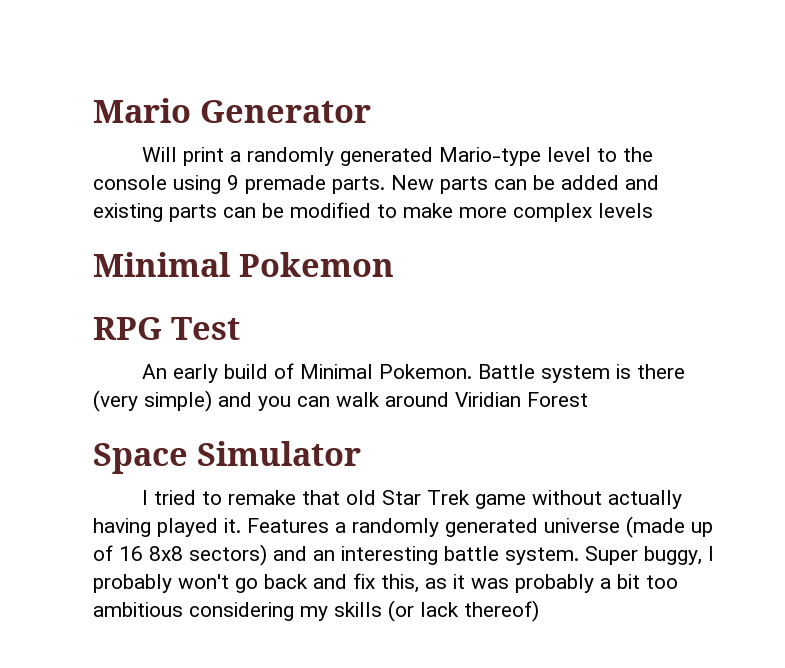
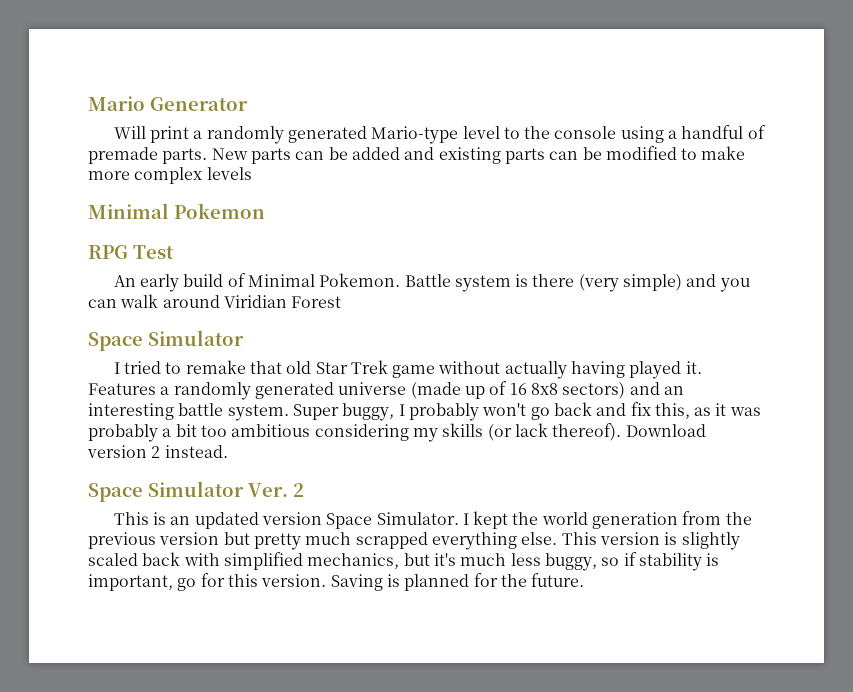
[227,175,239,190] 9 -> [668,125,766,139] a handful of
[464,600,539,622] thereof) -> [552,423,706,441] [87,445,228,458] [88,481,304,502] [113,511,752,529] [88,532,740,550] [88,552,720,571] [88,573,585,591] thereof). Download version 2 instead. // Space Simulator Ver. 2 // This is an updated version Space Simulator. I kept the world generation from the previous version but pretty much scrapped everything else. This version is slightly scaled back with simplified mechanics, but it's much less buggy, so if stability is important, go for this version. Saving is planned for the future.

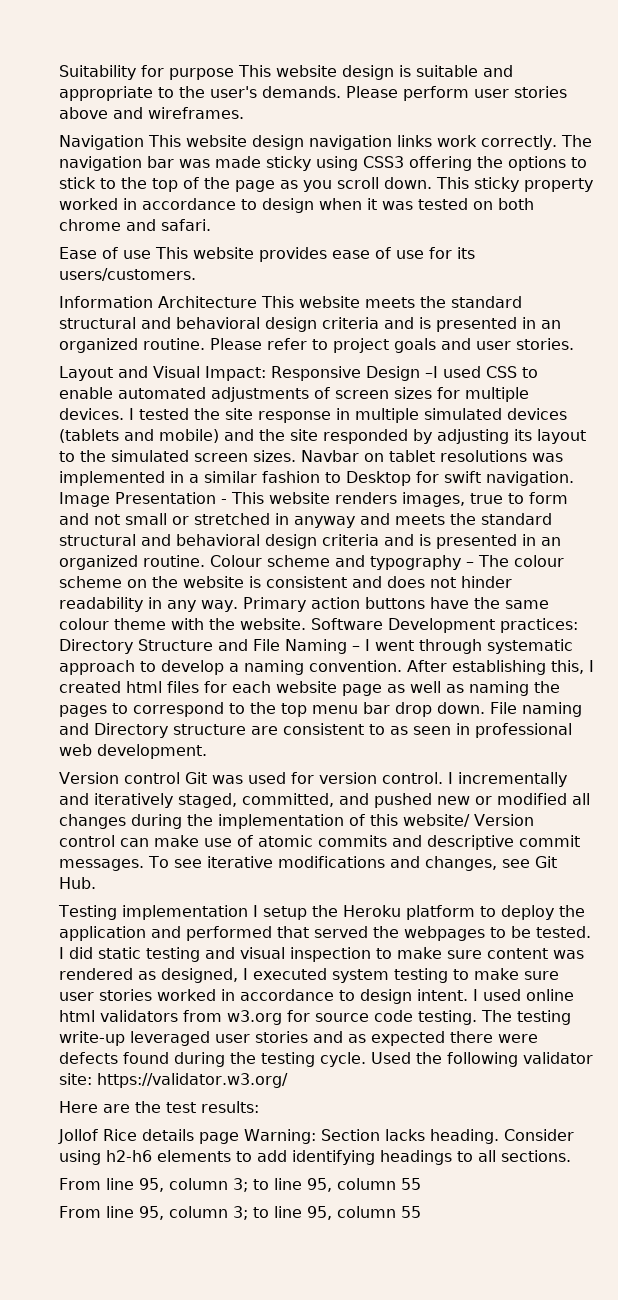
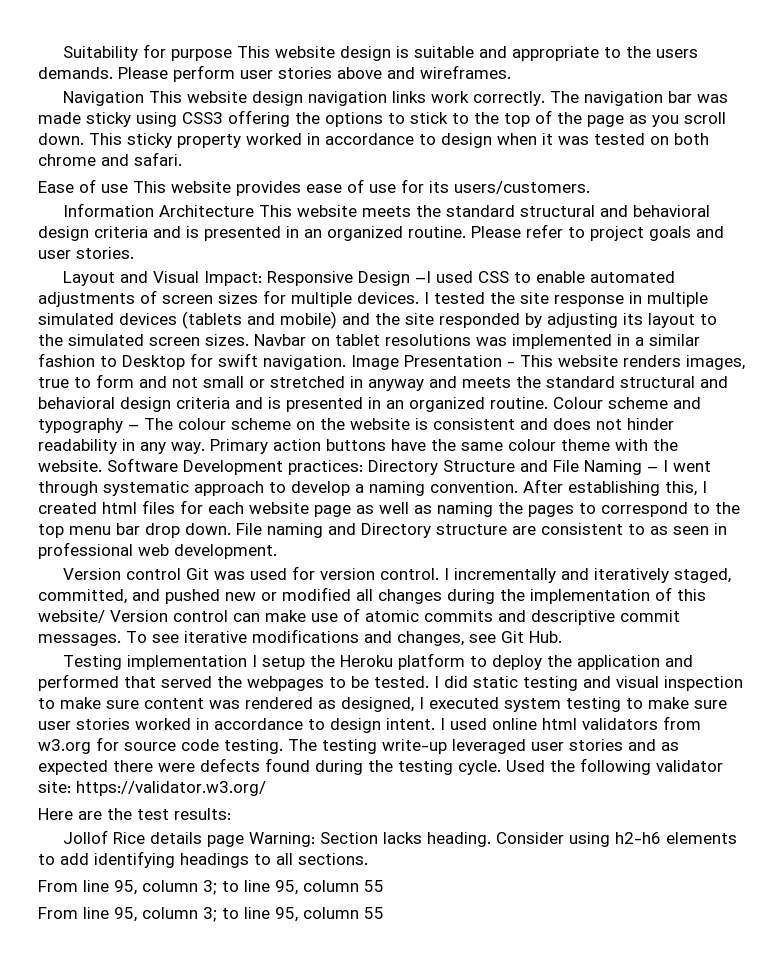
[210,86,257,98] user's -> [656,49,699,58] users

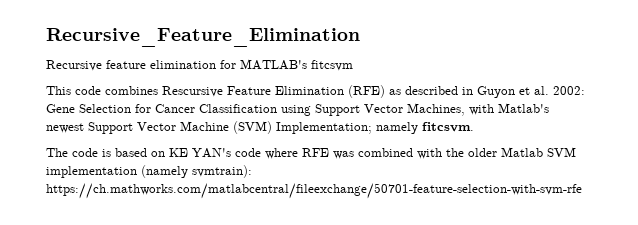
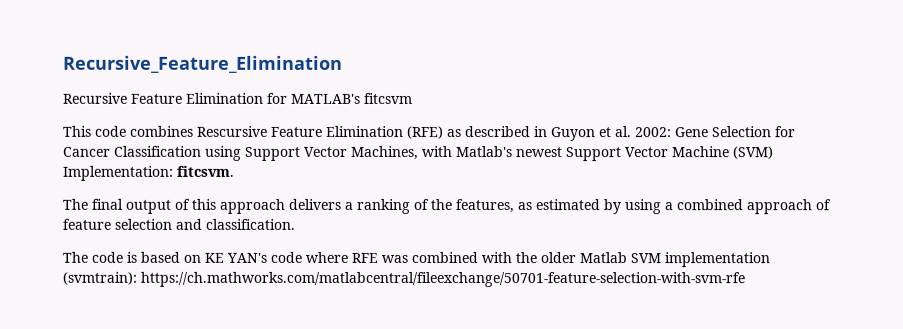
[106,60,216,69] feature elimination -> [131,92,264,104] Feature Elimination
[276,122,418,134] Implementation; namely -> [62,165,173,181] Implementation:
(474, 127) none -> [62,198,831,215] [62,218,295,230] // The final output of this approach delivers a ranking of the features, as estimated by using a combined approach of feature selection and classification.
[141,165,252,178] (namely svmtrain): -> [62,271,137,285] (svmtrain):

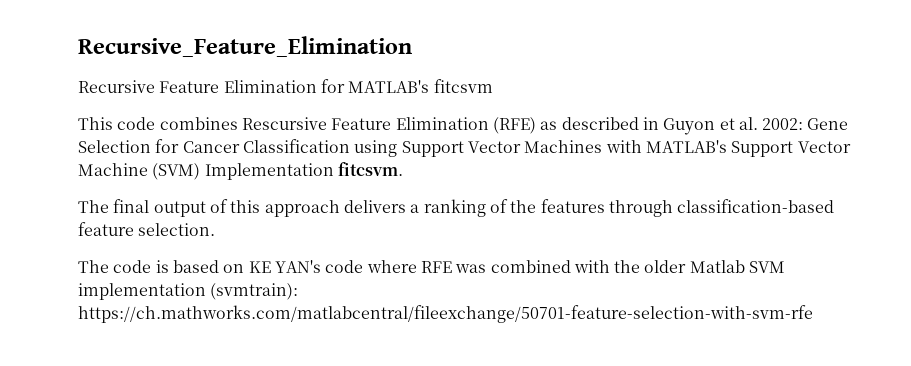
[351,145,563,160] Machines, with Matlab's newest -> [524,140,727,153] Machines with MATLAB's
[62,165,173,181] Implementation: -> [204,163,334,180] Implementation
[455,199,831,215] [62,218,295,230] features, as estimated by using a combined approach of feature selection and classification. -> [540,199,835,217] [78,222,216,236] features through classification-based feature selection.

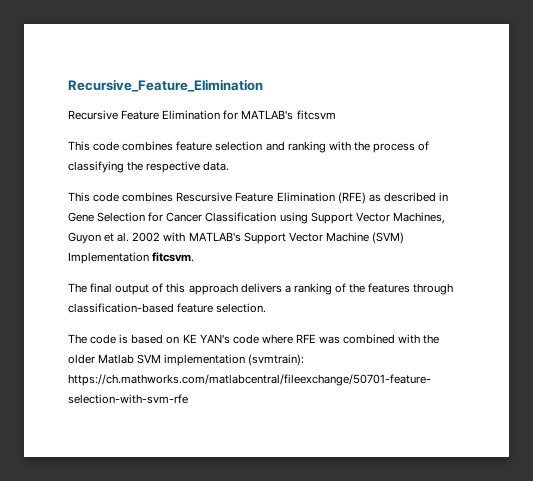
(493, 86) none -> [68,141,430,153] [68,161,230,173] // This code combines feature selection and ranking with the process of classifying the respective data.
[663,117,804,135] Guyon et al. 2002: -> (448, 196) none
[524,140,603,153] Machines -> [392,212,445,224] [68,232,161,244] Machines, Guyon et al. 2002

+ + + + + + +

EXERCISE:
Going through the entries above, report how many lines contain the word "using", with no other text.

TASK RESULT:
2